Capão do Leão by Alice |
Desembarcou do ônibus sentindo a tontura dos viajantes.
Horas de balanço constante, acelera e freia, sobe e desce, motor que ronca numa
constante e gente que por vezes grita e sussurra. O calor e o frio se misturam
dentro do espaço acondicionado sem ar. Cheiros e aromas peculiares o rodearam
por tanto tempo que nem sabe mais qual é o seu odor próprio. As luzes das
cidades, por vezes brancas e amarelas fundem-se com o neon das placas e
outdoors, ele viu todas as modernidades de um letreiro animado com alguns leds
queimados. Sentiu fome e enjoo, dormiu e acordou, babou, tossiu, soluçou e até
roncou.
Quando toca o tênis surrado e sujo no solo, após descer o
último degrau do carro, ainda com a mão nos óculos escuros e tentando
aclimatar-se, ele pensa no que deve fazer. Olhando em volta, mas sem poder ver
com nitidez, como uma cena soturna,
aproxima-se do bagageiro e entregando seu ticket resgata toda sua história dos
porões do coletivo. Pisa em uma poça de água negra, mais óleo do que água,
sujando ainda mais os cadarços longos do All Star outrora azul. Cobras e
lagartos escoam em sua mente, enquanto a boca apenas murmura sons
indecifráveis.
Tudo bem! Agora, já munido de tudo que é seu, o estômago e a
bexiga chamam a atenção com insistência e urgência, mas, dentro da carteira de
couro carcomida pelo tempo e o roçar do bolso traseiro da calça indica um
grande problema. Um sanduíche de mortadela prensado ou um banheiro limpo? O
sanduíche e um fechar de olhos no banheirinho da lanchonete, foi a sábia
escolha. As cobras e lagartos transformam-se em crocodilos e dragões ao
perceber o rolo de papel zerado. Sai do estabelecimento usando seus calçados
sem as meias, afinal...
Com parte de suas energias renovadas e uma certa medida de
satisfação estampada no rosto ele arrisca uma caminhada pelas ruas da nova
cidade. Lojas, pessoas, bueiros e carros, tudo exatamente igual ao que ele já
havia visto em todas as outras. Tudo estava lá, os cães, os táxis, as promoções
e os ambulante, até mesmo os vendedores de perdão e os pedintes de compaixão.

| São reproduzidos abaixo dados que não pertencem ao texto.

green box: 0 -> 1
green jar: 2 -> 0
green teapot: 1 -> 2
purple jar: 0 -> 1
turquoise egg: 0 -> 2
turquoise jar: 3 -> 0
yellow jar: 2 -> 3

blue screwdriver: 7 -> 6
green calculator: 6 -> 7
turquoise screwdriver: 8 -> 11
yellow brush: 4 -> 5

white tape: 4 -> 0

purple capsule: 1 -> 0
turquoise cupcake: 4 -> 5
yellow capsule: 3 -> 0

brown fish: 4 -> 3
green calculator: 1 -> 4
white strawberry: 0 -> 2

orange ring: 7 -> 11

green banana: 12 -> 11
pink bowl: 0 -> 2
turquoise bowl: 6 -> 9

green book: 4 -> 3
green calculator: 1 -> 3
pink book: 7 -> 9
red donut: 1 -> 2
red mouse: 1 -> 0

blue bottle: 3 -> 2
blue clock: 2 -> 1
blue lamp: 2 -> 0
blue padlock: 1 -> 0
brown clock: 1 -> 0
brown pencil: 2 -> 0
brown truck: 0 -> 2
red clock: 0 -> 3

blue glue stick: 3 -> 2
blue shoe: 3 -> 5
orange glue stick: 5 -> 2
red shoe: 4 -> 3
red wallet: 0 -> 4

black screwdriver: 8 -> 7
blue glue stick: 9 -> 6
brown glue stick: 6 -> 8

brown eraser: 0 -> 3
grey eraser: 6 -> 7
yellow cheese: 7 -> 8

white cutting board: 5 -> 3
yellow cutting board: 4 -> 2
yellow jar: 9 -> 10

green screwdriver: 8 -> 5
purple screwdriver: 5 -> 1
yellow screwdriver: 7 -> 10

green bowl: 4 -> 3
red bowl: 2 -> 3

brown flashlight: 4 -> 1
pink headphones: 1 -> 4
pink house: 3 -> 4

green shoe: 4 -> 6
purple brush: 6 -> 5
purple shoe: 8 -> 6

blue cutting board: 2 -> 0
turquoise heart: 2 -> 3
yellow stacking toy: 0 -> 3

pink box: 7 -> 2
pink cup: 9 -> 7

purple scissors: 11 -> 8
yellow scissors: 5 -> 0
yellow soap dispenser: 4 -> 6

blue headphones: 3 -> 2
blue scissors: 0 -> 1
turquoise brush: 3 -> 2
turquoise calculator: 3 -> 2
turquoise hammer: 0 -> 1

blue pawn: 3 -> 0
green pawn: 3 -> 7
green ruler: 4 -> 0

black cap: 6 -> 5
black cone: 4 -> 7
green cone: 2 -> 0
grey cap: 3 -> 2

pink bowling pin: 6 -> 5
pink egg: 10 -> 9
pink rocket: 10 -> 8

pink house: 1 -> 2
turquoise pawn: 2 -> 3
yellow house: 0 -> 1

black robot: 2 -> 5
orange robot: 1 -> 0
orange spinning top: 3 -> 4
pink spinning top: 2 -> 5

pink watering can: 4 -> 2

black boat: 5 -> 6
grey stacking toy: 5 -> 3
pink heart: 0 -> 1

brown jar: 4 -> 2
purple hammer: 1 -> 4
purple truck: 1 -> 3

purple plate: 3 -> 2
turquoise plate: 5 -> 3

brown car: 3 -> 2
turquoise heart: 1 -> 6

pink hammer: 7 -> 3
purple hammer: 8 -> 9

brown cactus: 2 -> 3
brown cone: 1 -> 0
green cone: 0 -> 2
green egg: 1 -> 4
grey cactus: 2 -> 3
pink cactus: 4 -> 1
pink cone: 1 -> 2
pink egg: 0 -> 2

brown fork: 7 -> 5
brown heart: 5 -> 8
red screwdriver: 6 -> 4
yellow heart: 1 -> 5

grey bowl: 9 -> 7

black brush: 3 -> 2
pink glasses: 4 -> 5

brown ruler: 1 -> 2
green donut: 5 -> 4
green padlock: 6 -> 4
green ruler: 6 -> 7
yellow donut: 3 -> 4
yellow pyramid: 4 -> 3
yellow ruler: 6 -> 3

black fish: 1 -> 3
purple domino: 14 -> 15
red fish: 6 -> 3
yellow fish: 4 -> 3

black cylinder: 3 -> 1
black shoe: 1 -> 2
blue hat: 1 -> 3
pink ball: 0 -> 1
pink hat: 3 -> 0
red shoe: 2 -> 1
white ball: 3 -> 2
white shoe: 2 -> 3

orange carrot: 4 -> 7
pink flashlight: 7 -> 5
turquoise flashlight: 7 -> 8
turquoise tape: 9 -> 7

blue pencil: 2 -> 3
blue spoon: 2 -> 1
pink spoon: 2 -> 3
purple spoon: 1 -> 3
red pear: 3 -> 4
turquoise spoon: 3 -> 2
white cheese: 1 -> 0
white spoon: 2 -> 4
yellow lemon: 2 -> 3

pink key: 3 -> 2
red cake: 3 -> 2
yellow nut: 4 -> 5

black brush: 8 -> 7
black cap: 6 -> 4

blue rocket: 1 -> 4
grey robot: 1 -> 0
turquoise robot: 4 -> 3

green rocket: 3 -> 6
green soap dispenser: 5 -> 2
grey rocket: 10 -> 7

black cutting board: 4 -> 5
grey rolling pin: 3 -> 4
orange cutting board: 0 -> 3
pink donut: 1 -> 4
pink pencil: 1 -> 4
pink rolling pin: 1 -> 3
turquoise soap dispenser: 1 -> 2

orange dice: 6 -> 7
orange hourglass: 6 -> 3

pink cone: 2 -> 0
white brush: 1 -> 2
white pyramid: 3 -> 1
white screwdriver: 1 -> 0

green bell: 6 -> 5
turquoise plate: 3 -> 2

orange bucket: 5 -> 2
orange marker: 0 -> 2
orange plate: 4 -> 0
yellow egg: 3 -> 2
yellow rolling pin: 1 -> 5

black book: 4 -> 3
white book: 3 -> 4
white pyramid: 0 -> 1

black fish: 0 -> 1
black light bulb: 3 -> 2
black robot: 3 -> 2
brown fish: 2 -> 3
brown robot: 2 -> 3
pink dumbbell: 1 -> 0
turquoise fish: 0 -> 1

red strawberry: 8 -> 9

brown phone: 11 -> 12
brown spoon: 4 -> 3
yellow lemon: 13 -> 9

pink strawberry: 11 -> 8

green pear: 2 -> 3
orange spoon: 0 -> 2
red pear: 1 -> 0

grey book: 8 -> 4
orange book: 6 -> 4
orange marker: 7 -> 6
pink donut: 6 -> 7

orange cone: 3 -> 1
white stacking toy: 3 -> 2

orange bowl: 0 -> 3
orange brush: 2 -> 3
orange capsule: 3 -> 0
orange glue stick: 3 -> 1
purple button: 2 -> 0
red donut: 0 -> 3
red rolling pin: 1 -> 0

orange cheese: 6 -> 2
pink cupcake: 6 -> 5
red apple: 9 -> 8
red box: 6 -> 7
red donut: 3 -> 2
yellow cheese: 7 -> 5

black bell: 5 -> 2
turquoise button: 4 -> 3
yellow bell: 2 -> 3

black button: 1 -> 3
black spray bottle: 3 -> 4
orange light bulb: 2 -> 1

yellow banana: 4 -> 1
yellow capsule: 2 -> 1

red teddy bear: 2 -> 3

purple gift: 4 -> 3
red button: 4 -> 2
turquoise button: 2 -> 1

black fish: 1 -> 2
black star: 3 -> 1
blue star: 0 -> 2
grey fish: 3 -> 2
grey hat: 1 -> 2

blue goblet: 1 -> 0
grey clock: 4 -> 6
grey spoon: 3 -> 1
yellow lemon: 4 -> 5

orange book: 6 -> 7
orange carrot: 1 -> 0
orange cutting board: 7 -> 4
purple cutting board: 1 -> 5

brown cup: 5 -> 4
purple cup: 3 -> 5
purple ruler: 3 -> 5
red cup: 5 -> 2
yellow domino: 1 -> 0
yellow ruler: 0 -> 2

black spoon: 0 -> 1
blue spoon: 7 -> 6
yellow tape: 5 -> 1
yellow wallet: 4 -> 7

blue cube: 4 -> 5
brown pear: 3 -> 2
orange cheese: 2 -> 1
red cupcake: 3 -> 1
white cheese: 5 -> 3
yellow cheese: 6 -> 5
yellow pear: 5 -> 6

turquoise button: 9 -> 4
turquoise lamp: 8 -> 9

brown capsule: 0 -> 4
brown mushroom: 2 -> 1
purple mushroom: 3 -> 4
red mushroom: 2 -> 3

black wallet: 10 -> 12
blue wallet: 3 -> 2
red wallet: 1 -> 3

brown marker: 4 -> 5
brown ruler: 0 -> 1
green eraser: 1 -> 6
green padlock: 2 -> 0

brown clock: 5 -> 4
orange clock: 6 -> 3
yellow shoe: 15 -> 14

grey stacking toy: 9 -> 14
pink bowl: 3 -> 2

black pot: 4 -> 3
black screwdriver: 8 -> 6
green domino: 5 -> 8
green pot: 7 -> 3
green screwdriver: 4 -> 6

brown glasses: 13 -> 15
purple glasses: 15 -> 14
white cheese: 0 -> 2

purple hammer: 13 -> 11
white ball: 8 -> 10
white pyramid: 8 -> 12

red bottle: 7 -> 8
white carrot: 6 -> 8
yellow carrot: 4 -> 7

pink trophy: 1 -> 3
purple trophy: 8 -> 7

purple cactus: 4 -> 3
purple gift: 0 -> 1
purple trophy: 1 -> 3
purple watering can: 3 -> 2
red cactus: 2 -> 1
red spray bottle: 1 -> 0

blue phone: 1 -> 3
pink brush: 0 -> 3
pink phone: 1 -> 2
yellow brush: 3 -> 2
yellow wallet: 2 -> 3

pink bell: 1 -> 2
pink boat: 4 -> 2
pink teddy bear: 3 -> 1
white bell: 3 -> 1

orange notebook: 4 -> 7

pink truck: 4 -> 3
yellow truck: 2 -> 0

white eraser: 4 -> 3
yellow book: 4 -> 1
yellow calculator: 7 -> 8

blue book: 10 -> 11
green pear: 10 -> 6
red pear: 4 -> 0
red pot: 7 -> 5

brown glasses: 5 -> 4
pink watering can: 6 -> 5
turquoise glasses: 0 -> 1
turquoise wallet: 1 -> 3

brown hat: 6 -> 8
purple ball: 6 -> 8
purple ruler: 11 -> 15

Nada mudou, talvez as cores e o tamanho das formas. O Sol é o mesmo e sua
sombra continua igual.
Porém, existe algo que ele anseia e necessita, e isto está
bem ali diante de si. Inspira profundamente o ar puro da cidadezinha de
interior e mantém a sua própria resolução. Ele decidiu procurar a felicidade e
não permitir mais que as barreiras o impeça de encontrar o que tanto persegue.
Hoje ele está convicto de que pode superar qualquer coisa e quer fazer sua vida
dar certo. Percebeu que depende de quem ele é ou quer ser para atingir seus
objetivos. Como ele ouviu e viu tantas
vezes nas frases de agendas infantil e femininas o que importa é SER FELIZ.
Então, ele sente o calor de uma aproximação familiar, seus
olhos são cobertos por mãos delicadas e macias, o perfume envolvente e sedutor
tomam de assalto seus pensamentos e todo seu corpo arrepia. Sua boca sorri
junto com sua alma, o coração dispara em êxtase. Desprende-se de sua mochila e
prepara seu universo inteiro para abraçar a sua felicidade e aconchegar-se em
seus cabelos. Levanta os óculos e focaliza a única coisa que desejava ver há
muito tempo.
Ele encontrou o seu caminho, seu lar e agora seguirá junto a
ele, lado a lado. Não precisará mais andar sacolejando pelas estradas
solitárias. A viagem será sempre agradável apesar dos problemas, porque agora
ele encontrou dentro de si o seu amor.